| Listed records |
- Opening Delimiter -
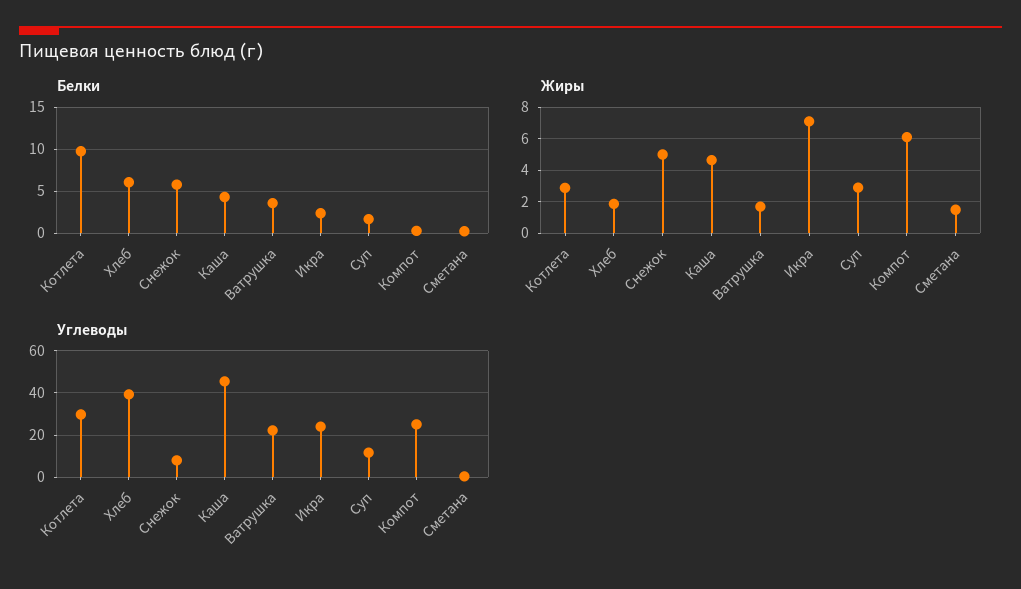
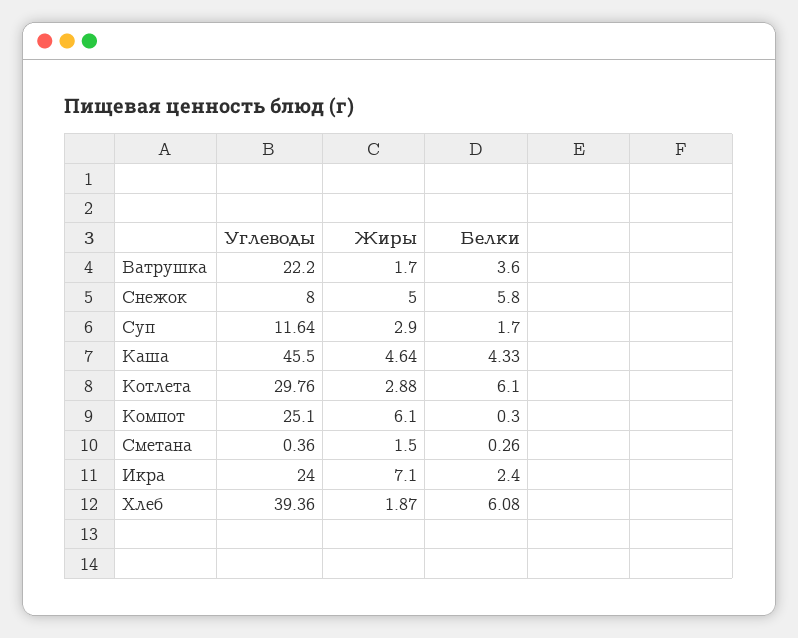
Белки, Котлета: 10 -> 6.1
- Closing Delimiter -
- Opening Delimiter -
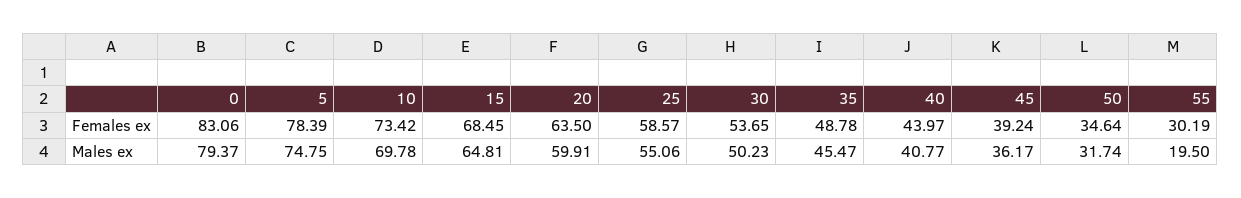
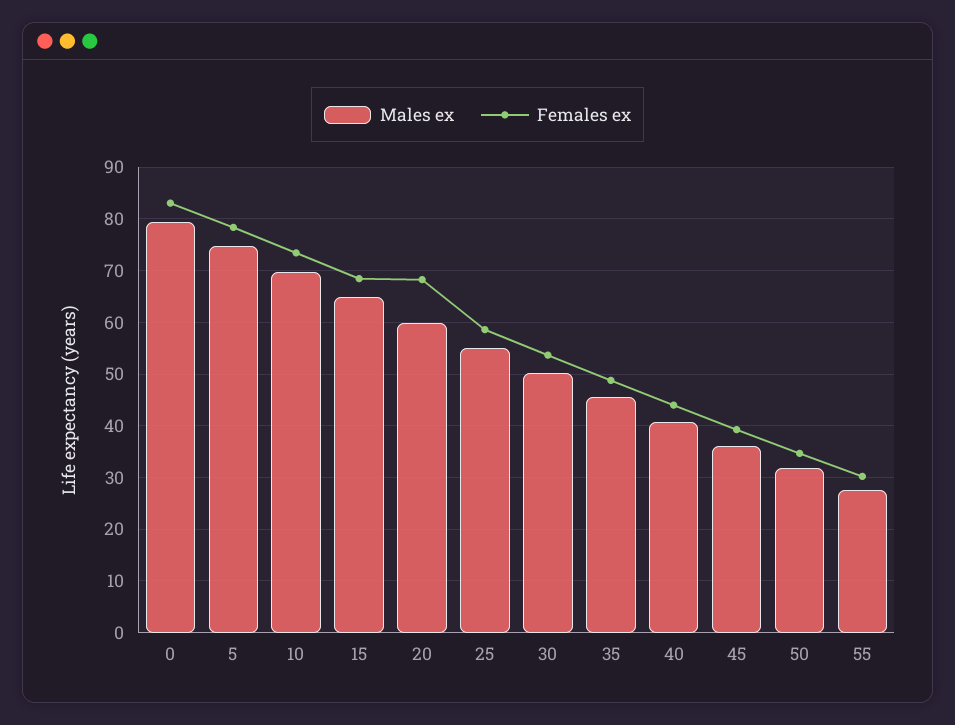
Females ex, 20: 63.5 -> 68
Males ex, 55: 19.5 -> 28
- Closing Delimiter -
- Opening Delimiter -
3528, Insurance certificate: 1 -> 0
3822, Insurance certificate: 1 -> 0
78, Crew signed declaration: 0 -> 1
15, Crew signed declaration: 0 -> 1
- Closing Delimiter -
| Exercise objective |
The response should be the listing above, limited to the lines between the one holding "3822, Insurance certificate: 1 -> 0" and the one holding "15, Crew signed declaration: 0 -> 1", inclusive, reproduced exactly.

| Answer box |
3822, Insurance certificate: 1 -> 0
78, Crew signed declaration: 0 -> 1
15, Crew signed declaration: 0 -> 1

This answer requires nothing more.